Pitt had a semi-humorous and very visceral reaction to the question, which was prompted by a recent GQ interview. On the red carpet tonight, he laughed and spun halfway around as if embarrassed before coming back with, “No, I mean…I really have to work on my phrasing.”
He continued, “I was just saying, ‘I’m past middle age and I want to be specific about how I I spend those last things however they may be.’ ”
Asked about specifics on those specifics, Pitt said, “I’ve never been a five year plan kind of guy. I’m just, whatever feels right for the day.

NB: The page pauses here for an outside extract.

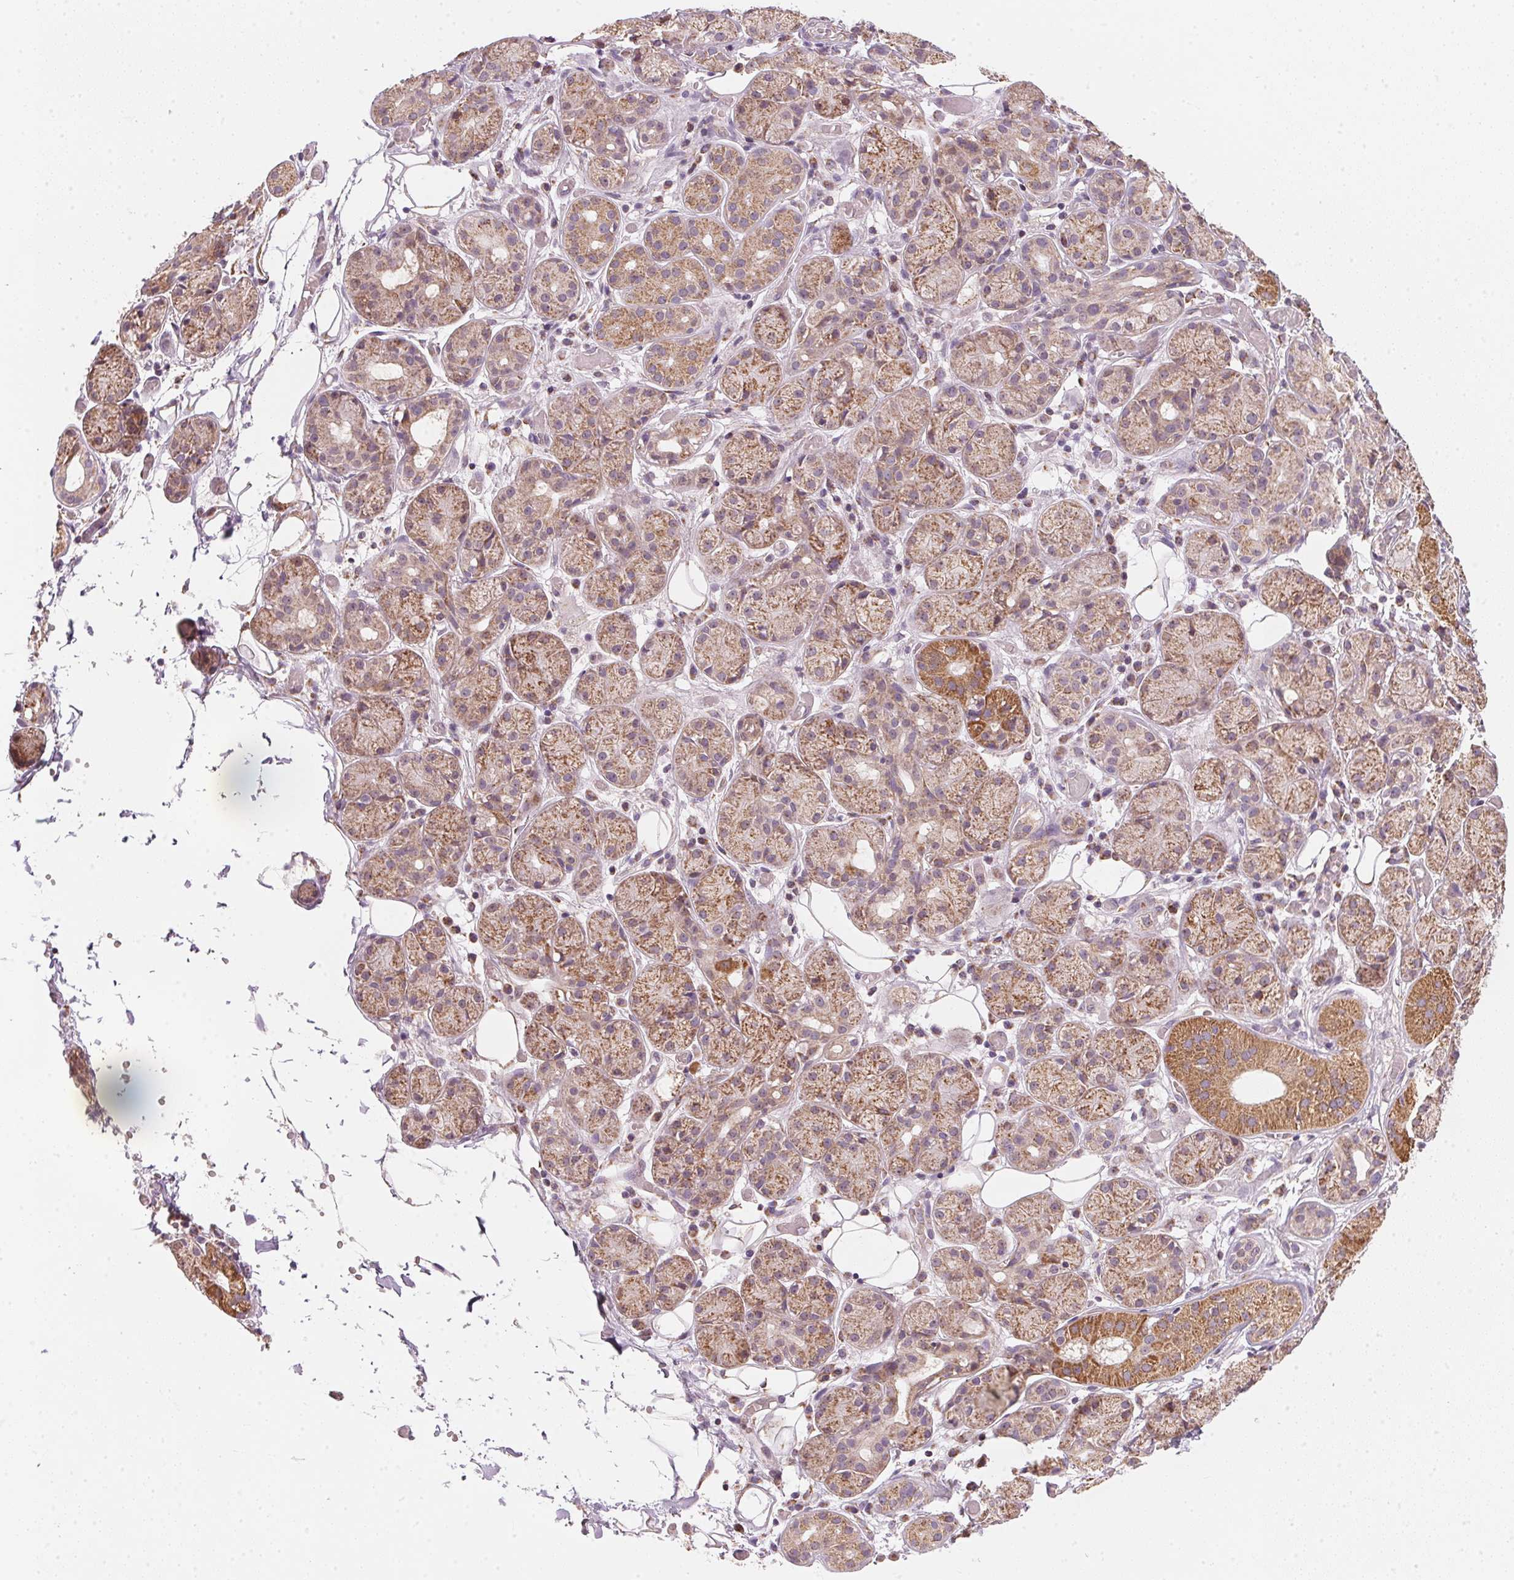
{"staining": {"intensity": "strong", "quantity": ">75%", "location": "cytoplasmic/membranous"}, "tissue": "salivary gland", "cell_type": "Glandular cells", "image_type": "normal", "snomed": [{"axis": "morphology", "description": "Normal tissue, NOS"}, {"axis": "topography", "description": "Salivary gland"}, {"axis": "topography", "description": "Peripheral nerve tissue"}], "caption": "Glandular cells display high levels of strong cytoplasmic/membranous expression in approximately >75% of cells in normal human salivary gland.", "gene": "COQ7", "patient": {"sex": "male", "age": 71}}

I still operate that way.”
In a thoughtful and somewhat elegiac interview for the cover of GQ’s August issue, Pitt made news by discussing what he called “this last semester or trimester” of his career
“I consider myself on my last leg,” the Academy Award winner said in the piece, “this last semester or trimester. What is this section gonna be? And how do I wanna design that?”
In Bullet Train, Pitt stars as Ladybug, an unlucky assassin determined to do his job peacefully after one too many gigs gone off the rails. Fate, however, may have other plans, as Ladybug’s latest mission puts him on a collision course with lethal adversaries from around the globe—all with connected, yet conflicting, objectives—on the world’s fastest train.
David Leitch directed the film, based on the book of the same name by Kotaro Isaka, from Zak Olkewicz’s script. Aaron Taylor-Johnson, Joey King, Brian Tyree Henry, Andrew Koji, Hiroyuki Sanada, Michael Shannon, Benito A Martínez Ocasio, Masi Oka, Logan Lerman, Karen Fukuhara, Sandra Bullock and Zazie Beetz round out the cast.
The film was produced by Kelly McCormick, Leitch and Antoine Fuqua. Its executive producers were Brent O’Connor, Ryosuke Saegusa, Yuma Terada and Kat Samick. Sony is releasing Bullet Train in theaters this Friday, August 5.